Healthcare’s Bad Business with FDA Changes

Guest post by Edgar Wilson.

Edgar Wilson

President Trump’s promises to reform and deregulate the FDA seem doomed to do the opposite of what they were intended to do.

His track record on other issues notwithstanding, Trump might be excused for not knowing that American medicine is a bizarro-world where the good intentions of outsiders and insiders alike transmogrify into destruction, disruption, and bureaucratic chaos.

Big Business That Depends on Regulation

In a world where insurance wasn’t a prerequisite for accessing almost any care, and the free market actually was the primary force in driving patient and provider behaviors, broad strokes deregulation might work.

But in America’s healthcare system, “access” isn’t access. Rather, having a payer on board who will cover drugs, treatment, and providers is “access.” Simply knowing that a new wonder-drug exists doesn’t help people who need it. Steamrolling the FDA so that drugmakers can offer the drug on the open market, it should come as no surprise, also helps no one in particular. Because payers–insurers–look to the FDA for evidence of a drug’s value and clinical efficacy (rather than, say, patients desperate for a cure or drugmakers looking to cash in), disrupting the approval process serves also to disrupt payer confidence.

In other words, without the FDA’s lengthy, cumbersome, and expensive approval process, payers will be shy to cover new drugs–and thereby enable patients to access them. Drugmakers, by extension, would rather not face the uncertainty of what payers, providers, and patients might decide to do with new drugs absent the structured system of insurers taking their cues from the FDA, and thereby driving the behavior of the rest of the system.

To be fair, the FDA and its system for testing and approving new medications and devices has flaws. An overreliance on drugmakers’ own data, rather than independent research, sometimes leads to a lack of rigor and poor follow-up allowing unsafe drugs and devices to slip through to market only to be proven faulty by consumers, rather than regulators. A lack of clarity in its labeling requirements creates onerous demands on manufacturers and retailers, yet provides little to no benefit to the very consumers it is supposed to help protect and inform. There is no shortage of ways in which the FDA and its operations could be improved.

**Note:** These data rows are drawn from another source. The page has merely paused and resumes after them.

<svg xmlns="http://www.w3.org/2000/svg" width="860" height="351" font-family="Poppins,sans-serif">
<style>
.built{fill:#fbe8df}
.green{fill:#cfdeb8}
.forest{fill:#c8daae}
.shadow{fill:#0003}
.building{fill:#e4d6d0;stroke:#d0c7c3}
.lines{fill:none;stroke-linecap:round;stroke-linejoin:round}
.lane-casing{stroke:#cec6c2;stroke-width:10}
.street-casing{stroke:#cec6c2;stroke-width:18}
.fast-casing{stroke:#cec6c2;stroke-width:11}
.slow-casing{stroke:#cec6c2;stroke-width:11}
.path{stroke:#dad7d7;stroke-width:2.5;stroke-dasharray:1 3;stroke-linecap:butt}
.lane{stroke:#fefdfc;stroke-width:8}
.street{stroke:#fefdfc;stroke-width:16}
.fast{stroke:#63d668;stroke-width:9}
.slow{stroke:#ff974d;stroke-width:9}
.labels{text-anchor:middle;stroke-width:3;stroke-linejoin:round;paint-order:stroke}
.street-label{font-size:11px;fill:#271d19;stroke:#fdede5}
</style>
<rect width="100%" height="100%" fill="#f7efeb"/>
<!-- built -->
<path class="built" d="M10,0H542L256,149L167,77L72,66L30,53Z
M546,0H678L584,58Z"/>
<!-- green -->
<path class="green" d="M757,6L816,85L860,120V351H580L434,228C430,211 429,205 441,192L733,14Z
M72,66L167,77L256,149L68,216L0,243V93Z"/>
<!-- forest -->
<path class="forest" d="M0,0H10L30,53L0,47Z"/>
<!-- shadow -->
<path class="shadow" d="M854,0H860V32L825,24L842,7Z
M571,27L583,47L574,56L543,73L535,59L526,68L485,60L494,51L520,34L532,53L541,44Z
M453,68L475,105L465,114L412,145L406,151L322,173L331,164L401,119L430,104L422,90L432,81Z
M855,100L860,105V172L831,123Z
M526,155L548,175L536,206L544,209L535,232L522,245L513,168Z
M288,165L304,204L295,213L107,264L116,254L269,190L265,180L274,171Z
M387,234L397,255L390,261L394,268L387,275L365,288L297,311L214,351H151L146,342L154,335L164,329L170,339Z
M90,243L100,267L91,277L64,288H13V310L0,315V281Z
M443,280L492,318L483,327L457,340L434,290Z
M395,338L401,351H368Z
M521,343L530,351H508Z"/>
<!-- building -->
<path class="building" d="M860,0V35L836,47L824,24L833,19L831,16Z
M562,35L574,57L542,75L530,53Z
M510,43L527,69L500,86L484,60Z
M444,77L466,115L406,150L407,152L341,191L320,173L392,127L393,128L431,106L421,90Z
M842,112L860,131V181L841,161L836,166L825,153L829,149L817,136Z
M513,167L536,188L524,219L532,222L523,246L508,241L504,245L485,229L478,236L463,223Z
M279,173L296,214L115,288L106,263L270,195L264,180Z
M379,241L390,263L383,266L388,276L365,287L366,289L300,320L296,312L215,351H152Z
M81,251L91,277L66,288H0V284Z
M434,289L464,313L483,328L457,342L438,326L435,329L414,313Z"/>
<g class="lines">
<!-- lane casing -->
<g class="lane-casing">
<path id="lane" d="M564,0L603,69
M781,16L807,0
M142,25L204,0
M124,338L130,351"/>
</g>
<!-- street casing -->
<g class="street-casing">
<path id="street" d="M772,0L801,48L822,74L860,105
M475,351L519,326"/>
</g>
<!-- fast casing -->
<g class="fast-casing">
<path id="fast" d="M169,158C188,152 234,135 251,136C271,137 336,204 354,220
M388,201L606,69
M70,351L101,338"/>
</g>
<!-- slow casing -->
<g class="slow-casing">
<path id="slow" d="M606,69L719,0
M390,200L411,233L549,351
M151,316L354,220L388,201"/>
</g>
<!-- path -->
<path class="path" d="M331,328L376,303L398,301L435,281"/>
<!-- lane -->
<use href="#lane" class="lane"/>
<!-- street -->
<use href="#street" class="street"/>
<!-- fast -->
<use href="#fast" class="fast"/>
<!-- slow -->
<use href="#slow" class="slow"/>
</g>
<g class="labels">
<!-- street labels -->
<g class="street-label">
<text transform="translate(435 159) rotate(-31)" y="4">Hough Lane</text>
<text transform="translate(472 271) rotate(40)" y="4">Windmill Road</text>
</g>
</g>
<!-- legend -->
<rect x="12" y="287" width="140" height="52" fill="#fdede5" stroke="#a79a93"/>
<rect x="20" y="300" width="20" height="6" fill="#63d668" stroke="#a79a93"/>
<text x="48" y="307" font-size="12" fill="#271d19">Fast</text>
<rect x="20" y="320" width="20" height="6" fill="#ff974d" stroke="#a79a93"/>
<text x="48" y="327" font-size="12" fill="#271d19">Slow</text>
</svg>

But Trump’s approach to the FDA treats the organization like a Gordian knot — something more easily cut through than carefully managed — with predictably mixed and messy results. He isn’t entirely wrong that there are problems to be solved, but his approach also isn’t graceful or nuanced. More than that, though, it makes the mistake so ubiquitous in business and leadership today, of relying too much on generously vague terms like “innovation” and the amorphous power of “science” at large to provide cures not just for injury and illness, but all of society’s woes.

When Will Science Save Us

In a tech-obsessed period of American life, the instinct–apparently shared from the Trump White House on down through to developers and plenty of consumers and patients–is to rely more on automation and digital systems like EHRs to facilitate the spread of knowledge, best practices, and to capture performance and quality metrics. But overcoming both the imperfections of the FDA as well as the habits of practicing clinicians may still fall to the humans of the medical profession, rather than to their tools and tech.